O governo tem muita margem de manobra para, por exemplo, incentivar parlamentares a mudarem de partido. Também na reforma ministerial. É preciso acabar com a ilusão de que esse Centrão vai estar com ele. Só se Lula estiver muito bem. Não são partidos programáticos. Agora, se Lula quisesse fortalecer PSB, PDT, PCDB, poderia ter agido diferente. Lula queria o compromisso desses partidos em 2026 e nenhum assumiu. Não sei porque Lula insiste em dar tanto cargo ao Centrão. Basta as emendas que já são excessivas.

Há a necessidade de aprovar projetos no Congresso até lá.
A única coisa importante mesmo para votar agora é a questão do imposto de renda (isenção para quem ganha até R$ 5 mil). Duvido muito que Centrão tenha coragem de votar contra. Quer evidência maior do comportamento do Centrão do que o PL da Anistia? É mais do que uma derrota para o governo. É uma derrota da democracia. As pessoas foram lá querer tomar de assalto o poder, quebrando tudo.

O senhor vê algum cenário no qual o PSB não caminhe com o Lula em 2026?
Não consigo ver. Infelizmente, a polarização vai continuar. Em momentos de insensatez política, o meio-termo não funciona. O ideal seria ter possibilidades diferentes, mas não teremos, infelizmente.

Há risco para a manutenção da chapa Lula e Alckmin?
Seria um erro gravíssimo. Alckmin é uma figura respeitadíssima da política nacional e que ajudou imensamente no arco de alianças. Compreendemos isso e demos as boas-vindas a ele exatamente por esse papel que ele pôde exercer. Um partido, em certas horas, tem que colocar os interesses nacionais à frente dos seus interesses. Alckmin tem dado provas cabais de lealdade, de trabalho. Um vice melhor do que o Alckmin ele não vai conseguir.
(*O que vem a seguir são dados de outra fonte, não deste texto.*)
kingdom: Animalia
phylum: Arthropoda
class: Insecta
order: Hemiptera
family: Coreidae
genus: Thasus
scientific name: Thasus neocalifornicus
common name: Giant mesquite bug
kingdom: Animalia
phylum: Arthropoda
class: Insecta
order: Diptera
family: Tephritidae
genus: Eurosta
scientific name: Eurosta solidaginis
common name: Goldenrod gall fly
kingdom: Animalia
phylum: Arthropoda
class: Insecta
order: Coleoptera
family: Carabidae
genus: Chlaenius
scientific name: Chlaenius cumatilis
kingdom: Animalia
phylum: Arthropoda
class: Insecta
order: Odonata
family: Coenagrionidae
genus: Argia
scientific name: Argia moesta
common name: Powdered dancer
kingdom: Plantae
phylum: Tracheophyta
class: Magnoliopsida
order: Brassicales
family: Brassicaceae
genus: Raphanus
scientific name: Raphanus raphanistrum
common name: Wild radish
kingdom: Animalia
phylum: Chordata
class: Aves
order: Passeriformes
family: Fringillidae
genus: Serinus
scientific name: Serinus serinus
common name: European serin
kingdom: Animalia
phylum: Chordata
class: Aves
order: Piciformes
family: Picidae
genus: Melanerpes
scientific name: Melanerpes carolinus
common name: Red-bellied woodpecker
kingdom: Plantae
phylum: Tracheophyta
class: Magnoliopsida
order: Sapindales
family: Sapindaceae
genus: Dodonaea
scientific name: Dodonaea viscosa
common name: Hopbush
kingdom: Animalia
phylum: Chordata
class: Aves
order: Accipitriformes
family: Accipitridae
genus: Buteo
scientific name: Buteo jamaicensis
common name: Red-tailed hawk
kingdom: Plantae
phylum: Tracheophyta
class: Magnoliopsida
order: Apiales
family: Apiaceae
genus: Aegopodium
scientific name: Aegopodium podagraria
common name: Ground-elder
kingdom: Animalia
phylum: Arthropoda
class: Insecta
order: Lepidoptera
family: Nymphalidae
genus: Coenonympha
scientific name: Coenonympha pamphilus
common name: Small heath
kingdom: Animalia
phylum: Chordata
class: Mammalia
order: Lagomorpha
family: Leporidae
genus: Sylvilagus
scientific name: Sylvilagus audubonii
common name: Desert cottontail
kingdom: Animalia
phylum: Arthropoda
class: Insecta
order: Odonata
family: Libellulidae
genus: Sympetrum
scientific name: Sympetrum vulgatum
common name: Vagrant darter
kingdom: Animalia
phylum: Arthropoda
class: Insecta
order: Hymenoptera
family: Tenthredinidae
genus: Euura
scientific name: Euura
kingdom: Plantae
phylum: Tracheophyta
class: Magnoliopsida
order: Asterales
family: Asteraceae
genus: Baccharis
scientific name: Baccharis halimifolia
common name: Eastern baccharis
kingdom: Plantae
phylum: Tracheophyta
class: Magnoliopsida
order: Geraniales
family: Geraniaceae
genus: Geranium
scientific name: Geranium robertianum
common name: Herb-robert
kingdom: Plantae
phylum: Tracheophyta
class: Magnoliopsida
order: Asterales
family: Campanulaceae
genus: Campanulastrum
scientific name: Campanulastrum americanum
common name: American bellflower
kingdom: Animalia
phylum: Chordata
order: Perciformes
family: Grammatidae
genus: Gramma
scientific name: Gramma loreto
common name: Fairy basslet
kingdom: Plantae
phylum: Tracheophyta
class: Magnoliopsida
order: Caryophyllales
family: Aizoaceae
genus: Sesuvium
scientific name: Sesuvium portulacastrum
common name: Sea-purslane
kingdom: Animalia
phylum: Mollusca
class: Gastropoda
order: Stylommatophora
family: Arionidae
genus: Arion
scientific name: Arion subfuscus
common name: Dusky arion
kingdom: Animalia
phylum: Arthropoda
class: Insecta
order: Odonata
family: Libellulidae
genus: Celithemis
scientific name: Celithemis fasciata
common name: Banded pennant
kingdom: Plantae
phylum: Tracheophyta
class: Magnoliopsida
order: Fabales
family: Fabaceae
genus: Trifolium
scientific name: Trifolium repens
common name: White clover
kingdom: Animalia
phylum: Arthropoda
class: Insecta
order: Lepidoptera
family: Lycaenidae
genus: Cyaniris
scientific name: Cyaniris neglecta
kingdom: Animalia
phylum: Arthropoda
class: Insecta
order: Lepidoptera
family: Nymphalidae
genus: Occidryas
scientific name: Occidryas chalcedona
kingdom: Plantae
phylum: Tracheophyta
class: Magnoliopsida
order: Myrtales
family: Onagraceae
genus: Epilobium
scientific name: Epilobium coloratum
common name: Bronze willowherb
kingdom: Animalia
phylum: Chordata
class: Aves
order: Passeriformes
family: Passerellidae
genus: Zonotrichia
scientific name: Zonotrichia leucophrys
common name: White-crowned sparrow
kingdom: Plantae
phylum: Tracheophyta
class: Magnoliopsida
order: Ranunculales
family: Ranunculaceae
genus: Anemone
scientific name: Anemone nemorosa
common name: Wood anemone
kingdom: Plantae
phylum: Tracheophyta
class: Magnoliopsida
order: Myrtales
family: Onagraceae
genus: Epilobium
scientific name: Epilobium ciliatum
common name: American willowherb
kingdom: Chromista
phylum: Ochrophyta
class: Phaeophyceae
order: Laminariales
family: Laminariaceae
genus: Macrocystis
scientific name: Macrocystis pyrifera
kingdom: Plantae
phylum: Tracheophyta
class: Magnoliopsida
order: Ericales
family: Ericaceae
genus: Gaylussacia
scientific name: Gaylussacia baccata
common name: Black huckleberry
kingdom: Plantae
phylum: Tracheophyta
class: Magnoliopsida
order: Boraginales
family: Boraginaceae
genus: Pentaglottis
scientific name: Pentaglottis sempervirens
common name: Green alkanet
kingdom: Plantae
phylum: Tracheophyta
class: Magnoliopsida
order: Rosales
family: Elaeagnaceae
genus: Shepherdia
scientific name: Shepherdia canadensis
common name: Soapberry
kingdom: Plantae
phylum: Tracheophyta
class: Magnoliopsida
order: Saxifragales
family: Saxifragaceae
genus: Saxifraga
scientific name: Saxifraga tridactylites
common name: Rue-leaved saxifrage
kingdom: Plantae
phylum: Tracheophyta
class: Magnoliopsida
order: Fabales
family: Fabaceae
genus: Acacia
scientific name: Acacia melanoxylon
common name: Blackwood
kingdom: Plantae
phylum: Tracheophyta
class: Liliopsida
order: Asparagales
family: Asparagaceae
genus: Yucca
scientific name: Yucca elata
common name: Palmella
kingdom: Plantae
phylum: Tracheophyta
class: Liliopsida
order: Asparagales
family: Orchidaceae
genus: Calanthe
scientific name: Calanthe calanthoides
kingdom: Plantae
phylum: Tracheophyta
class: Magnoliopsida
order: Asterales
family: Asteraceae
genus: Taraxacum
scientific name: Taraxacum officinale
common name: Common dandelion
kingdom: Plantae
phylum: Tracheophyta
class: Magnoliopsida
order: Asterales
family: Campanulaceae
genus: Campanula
Uma ala do PT entende que Alckmin será necessário na eleição em São Paulo.
É uma visão completamente equivocada, porque São Paulo está perdido em matéria de sucessão. A esquerda não ganhará eleição lá. Pode até disputar, ter bom percentual, mas não ganha eleição.

De qualquer forma, Lula precisará de palanque em São Paulo.
Levar ao sacrifício a pessoa que pode ajudar o governo? Além do mais, pergunte ao Alckmin se ele quer ser candidato a governador de São Paulo. Acho que não. Ele é um homem de bom senso. Alckmin perdeu boa parte do eleitorado dele, que era o eleitor anti-PT. Vão votar nele agora? O país mudou politicamente. A esquerda precisa assumir seus valores e defendê-los. E ter seus aliados em torno de um programa que unifique o país, defenda valores democráticos e progressistas.

Houve um recado importante para a esquerda na eleição municipal?
Terrível. O PT diz que o Centrão avançou porque tem muitas emendas. Mas o PT tem a segunda maior bancada, 69 deputados com emendas. Nenhum recebeu menos de R$ 50 milhões. Tem ainda sete senadores, três governadores, o presidente da República, os principais ministérios. Com tudo isso, fez menos prefeitura que o PSB. O PT foi em condições favoráveis. É preciso fazer leituras fincadas na realidade. Foi um sinal político, que deve nos fazer refletir e mudar em relação ao futuro.

O presidente do INSS, Alessandro Stefanutto, era filiado ao PSB e foi afastado do cargo diante da descoberta de uma esquema fraudulento no órgão. O episódio constrange o PSB?
De fato, ele foi filiado ao partido até janeiro deste ano, mas se desligou, e sua indicação não foi do PSB, que sequer foi consultado.

O PSB convidou Marina Silva para se filiar?
Ela não me procurou. Entendo que, dentro do grupo dela, há uma defesa desse caminho (depois que seus aliados perderam a eleição no comando da Rede). Nós não temos objeção, mas não sei se ela vai ficar convencida disso. Temos um novo programa, aprovado por unanimidade no último congresso do partido. Somos um partido que quer desenvolver o país preservando o meio ambiente, mas sem tantas limitações que vejo sendo pregadas por ela.

João Campos deve assumir o comando do PSB. O que se espera com essa troca de guarda?
É um nome que eu promovi com essa visão de renovação. Não é apenas o fato de ser jovem. Ele está fazendo os embates que o pai dele (o ex-governador Eduardo Campos) fez, mas muito mais cedo e sendo vitorioso. O fato de ter enfrentado embates políticos tão jovem já demonstra sua capacidade e potencial de se tornar uma liderança não apenas no Estado, mas nacional.